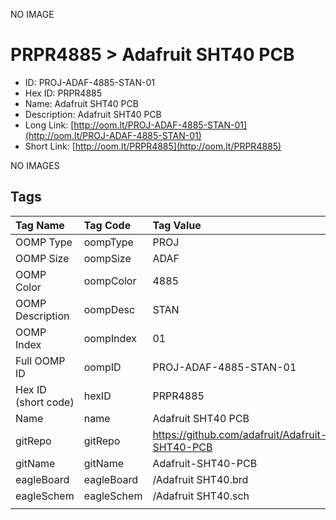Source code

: 


  
NO IMAGE  
# PRPR4885 > Adafruit SHT40 PCB

- ID: PROJ-ADAF-4885-STAN-01
- Hex ID: PRPR4885
- Name: Adafruit SHT40 PCB
- Description: Adafruit SHT40 PCB
- Long Link: [http://oom.lt/PROJ-ADAF-4885-STAN-01](http://oom.lt/PROJ-ADAF-4885-STAN-01)
- Short Link: [http://oom.lt/PRPR4885](http://oom.lt/PRPR4885)
  
NO IMAGES  
## Tags
  

|Tag Name|Tag Code|Tag Value|
| :--- | :--- | :--- |
|OOMP Type|oompType|PROJ|
|OOMP Size|oompSize|ADAF|
|OOMP Color|oompColor|4885|
|OOMP Description|oompDesc|STAN|
|OOMP Index|oompIndex|01|
|Full OOMP ID|oompID|PROJ-ADAF-4885-STAN-01|
|Hex ID (short code)|hexID|PRPR4885|
|Name|name|Adafruit SHT40 PCB|
|gitRepo|gitRepo|https://github.com/adafruit/Adafruit-SHT40-PCB|
|gitName|gitName|Adafruit-SHT40-PCB|
|eagleBoard|eagleBoard|/Adafruit SHT40.brd|
|eagleSchem|eagleSchem|/Adafruit SHT40.sch|
||||
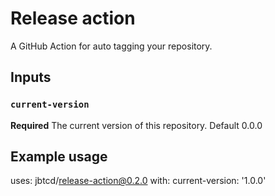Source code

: # Release action

A GitHub Action for auto tagging your repository.

## Inputs

### `current-version`

**Required** The current version of this repository. Default 0.0.0

## Example usage

uses: jbtcd/release-action@0.2.0
with:
  current-version: '1.0.0'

[REQUIRED ACTION] Extract every line of source text from the listing above, keeping each one unchanged, and omit the pictures.

[ANSWER BOX]
Source code

: 


  
NO IMAGE  
# PRPR4885 > Adafruit SHT40 PCB

- ID: PROJ-ADAF-4885-STAN-01
- Hex ID: PRPR4885
- Name: Adafruit SHT40 PCB
- Description: Adafruit SHT40 PCB
- Long Link: [http://oom.lt/PROJ-ADAF-4885-STAN-01](http://oom.lt/PROJ-ADAF-4885-STAN-01)
- Short Link: [http://oom.lt/PRPR4885](http://oom.lt/PRPR4885)
  
NO IMAGES  
## Tags
  

|Tag Name|Tag Code|Tag Value|
| :--- | :--- | :--- |
|OOMP Type|oompType|PROJ|
|OOMP Size|oompSize|ADAF|
|OOMP Color|oompColor|4885|
|OOMP Description|oompDesc|STAN|
|OOMP Index|oompIndex|01|
|Full OOMP ID|oompID|PROJ-ADAF-4885-STAN-01|
|Hex ID (short code)|hexID|PRPR4885|
|Name|name|Adafruit SHT40 PCB|
|gitRepo|gitRepo|https://github.com/adafruit/Adafruit-SHT40-PCB|
|gitName|gitName|Adafruit-SHT40-PCB|
|eagleBoard|eagleBoard|/Adafruit SHT40.brd|
|eagleSchem|eagleSchem|/Adafruit SHT40.sch|
||||
Source code

: # Release action

A GitHub Action for auto tagging your repository.

## Inputs

### `current-version`

**Required** The current version of this repository. Default 0.0.0

## Example usage

uses: jbtcd/release-action@0.2.0
with:
  current-version: '1.0.0'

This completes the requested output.